Les industriels qui fabriquent des alternatives végétales aux produits carnés étaient sur le grill. Ce mercredi, le Parlement européen a voté (à 355 voix contre 247) pour leur interdire l’usage de termes comme «steak», «saucisse» ou «hamburger» pour des produits sans viande. Toutefois, la mesure doit encore être négociée avec les États européens.
«Il s’agit de transparence et de clarté pour le consommateur et de reconnaissance pour le travail de nos éleveurs», a martelé Céline Imart, la députée (Parti populaire européen) à l’origine du texte. Numéro 2 de la liste Les Républicains aux élections européennes de 2024, Céline Imart est agricultrice, ancienne porte-parole du lobby Intercéréales et ex-membre de la FNSEA, le syndicat agricole majoritaire en France, partisan d’une agriculture productiviste. Il n’est «aucunement question d’interdire les alternatives végétales, mais je suis attachée à la valorisation des termes, à leur sens véritable», avait-elle plaidé mardi lors d’un débat animé dans l’hémicycle.
Les produits végétariens imitant la viande ont connu un essor ces dernières années, porté par le souci des consommateur·ices de manger sainement, de défendre le bien-être animal ou de réduire leur empreinte environnementale, alors que les élevages sont de gros émetteurs de dioxyde de carbone (CO2).
Diabète de type 2, cancers de la prostate, de l’estomac et du sang ou encore maladies gastro-intestinales : le régime végétarien permet de réduire le risque de développer de nombreuses pathologies, avait montré une analyse de l’Agence nationale de la sécurité sanitaire (Anses) parue le 13 mars dernier (notre article).
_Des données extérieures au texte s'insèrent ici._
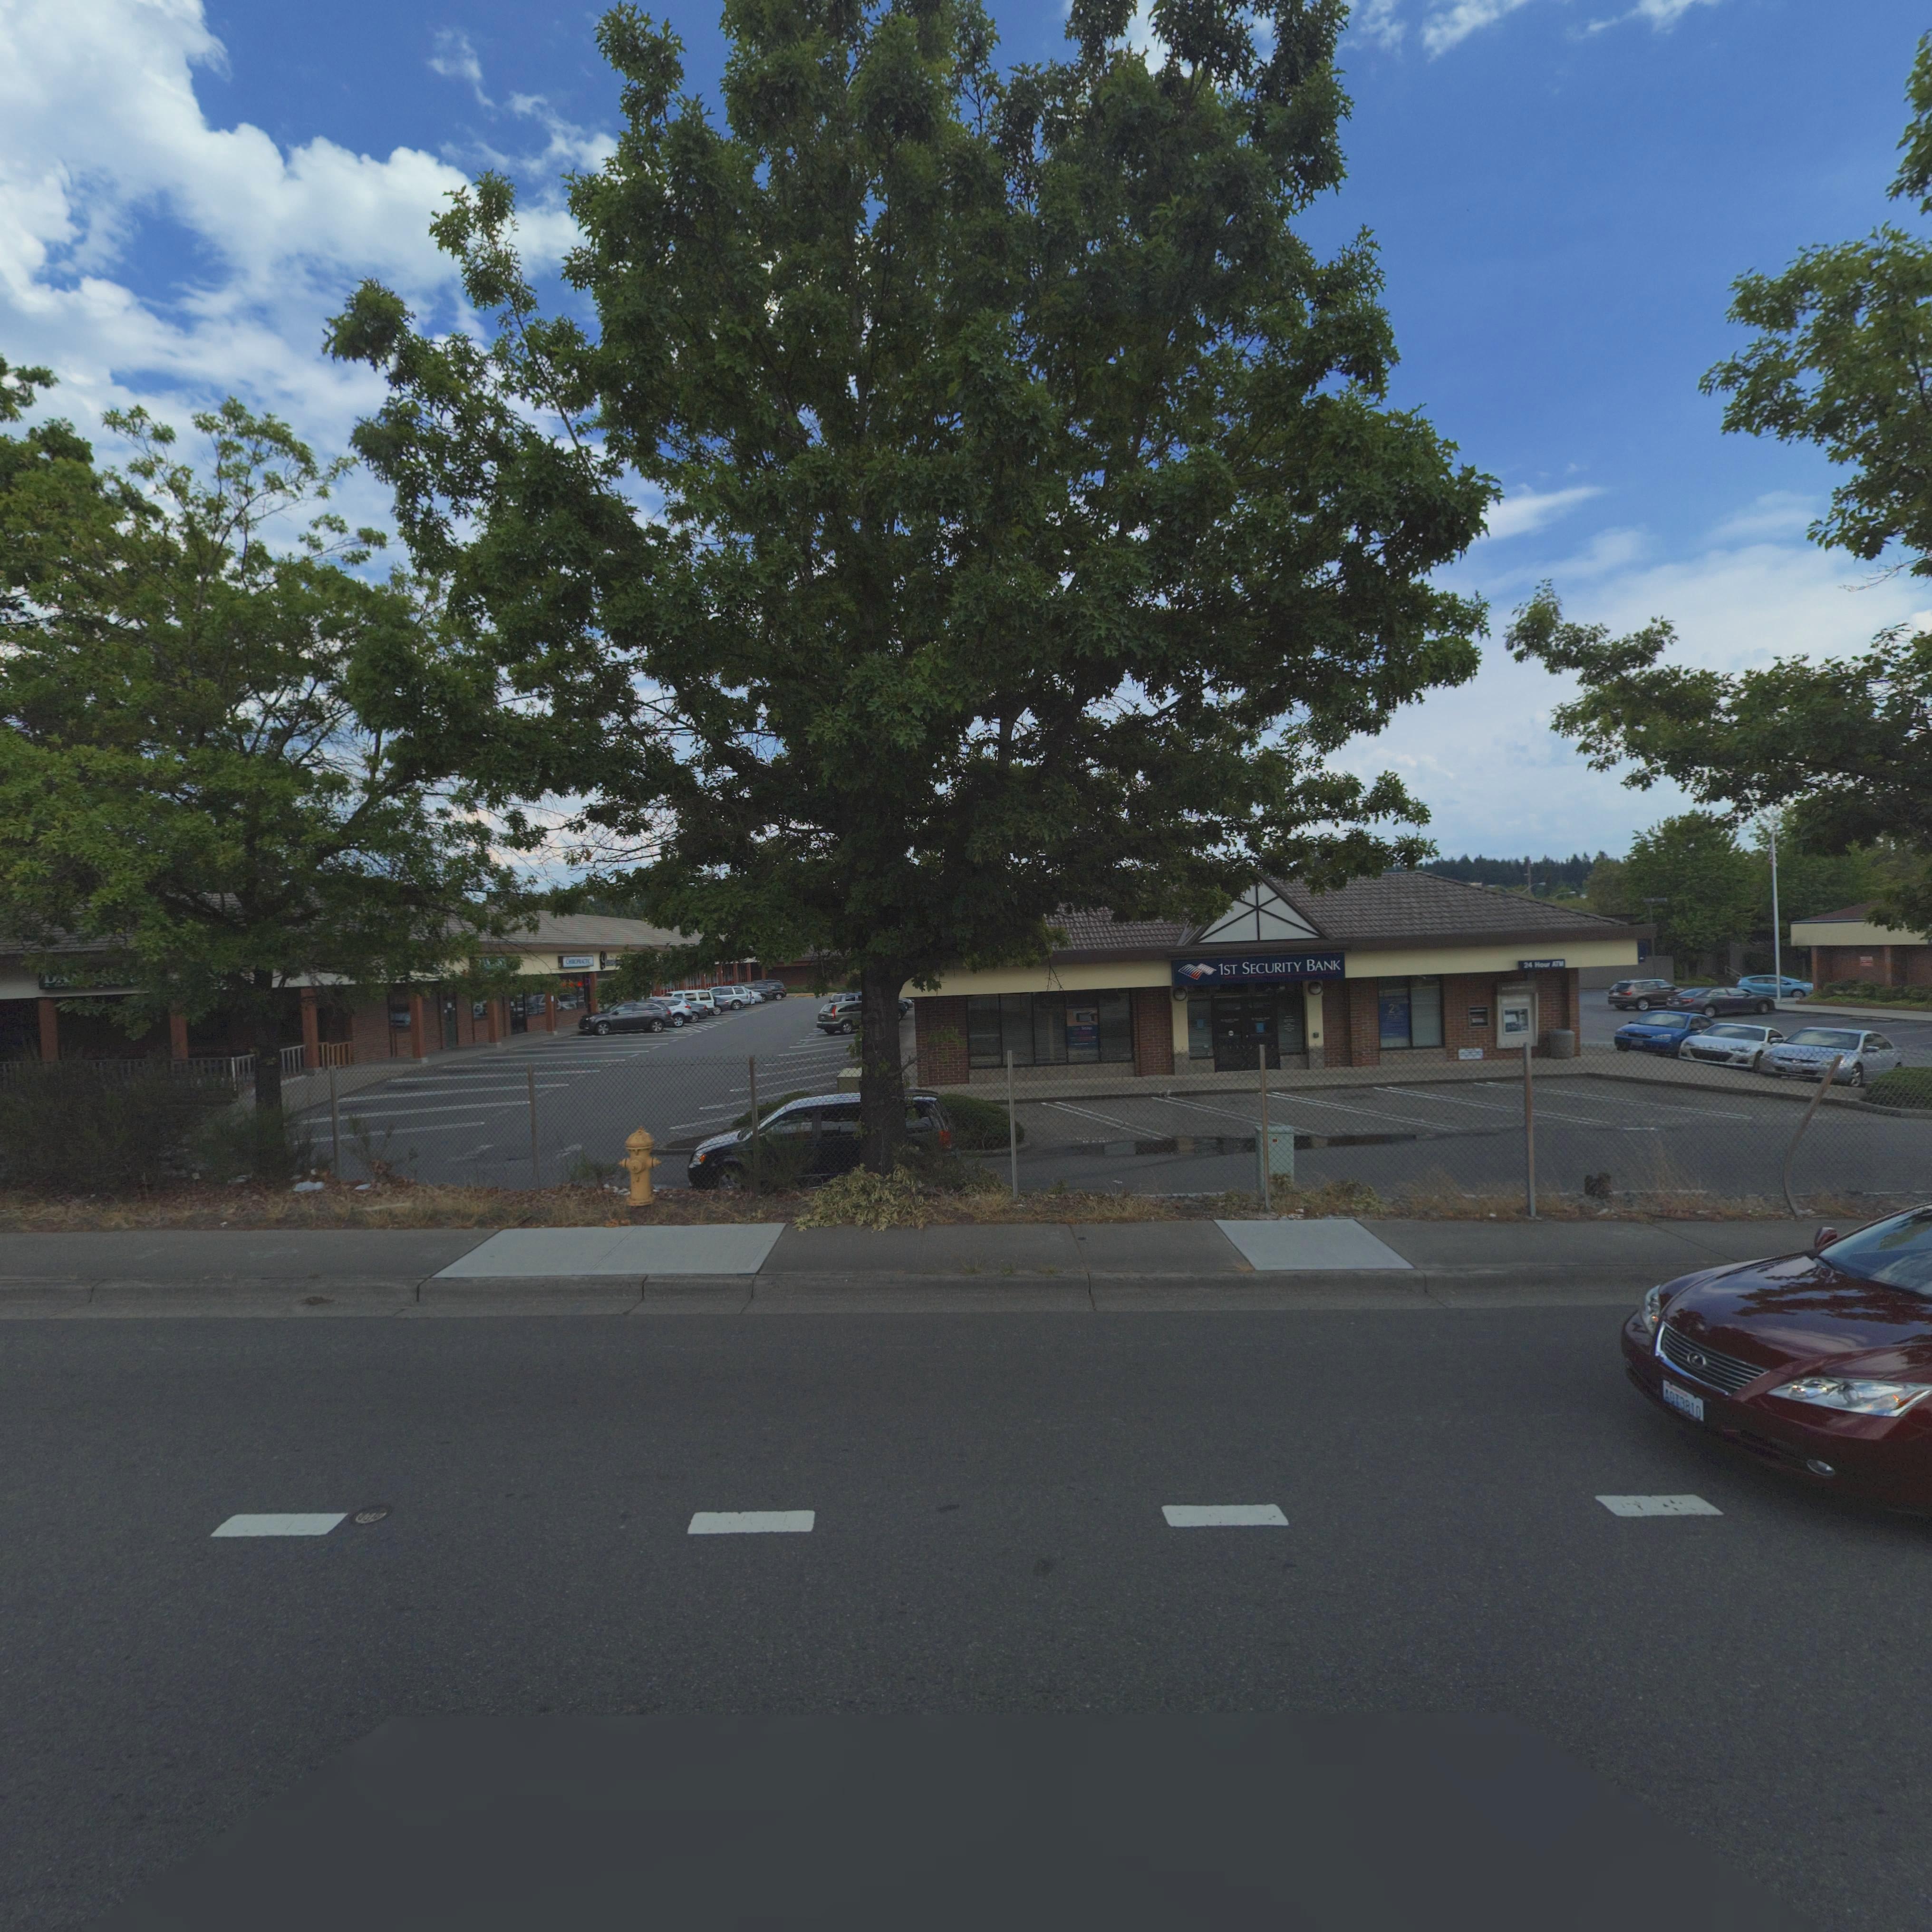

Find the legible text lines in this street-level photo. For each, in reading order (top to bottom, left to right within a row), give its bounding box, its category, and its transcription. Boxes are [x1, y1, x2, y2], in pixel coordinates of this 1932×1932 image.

Les alternatives végétales accusées de «brouiller les repères»
Cette loi visant à interdire les dénominations comme «steak de soja» a divisé la droite. L’élu allemand Peter Liese trouve par exemple «dommage» que le Parlement européen consacre du temps à «une telle bêtise». «Nous ne devons pas prendre les consommateurs pour des imbéciles», si «un emballage indique “burger végétarien” ou “saucisse végétarienne”, chacun peut décider s’il veut l’acheter ou non», a-t-il réagi.
Les élu·es écologistes étaient vent debout contre le texte. La Néerlandaise Anna Strolenberg a tancé le «lobby de la viande» qui «tente d’affaiblir ses concurrents innovants dans le domaine alimentaire».
Mais, aux yeux de la filière Élevage et Viande française (Interbev), en «s’appropriant les dénominations de la viande à des fins marketing», les alternatives végétales «brouillent les repères et affaiblissent la reconnaissance d’un produit brut et 100% naturel».
En France, une tentative d’interdiction avortée
En 2020, les eurodéputé·es avaient rejeté une loi sur le même sujet. Les élections européennes de 2024 ont cependant changé l’équilibre des partis, accordant plus de place aux parlementaires de droite et d’extrême droite, qui revendiquent leur proximité avec le secteur agricole – en particulier avec les tenants de l’agriculture intensive.
En France, dans l’espoir de répondre à la colère agricole, le gouvernement Attal avait tenté d’interdire aux industriels de nommer des produits végétaux par des noms de produits carnés, par le biais d’un décret publié le 27 février 2024. Mais, le 28 janvier 2025, le Conseil d’État avait annulé cette interdiction.
Comme le rappelle Libération, le Conseil d’État s’était appuyé sur une décision de la Cour de justice de l’Union européenne en date du 4 octobre 2024, estimant qu’un «État membre ne saurait empêcher, par une interdiction générale et abstraite, les producteurs de denrées alimentaires à base de protéines végétales» d’utiliser des «noms usuels ou [des] noms descriptifs».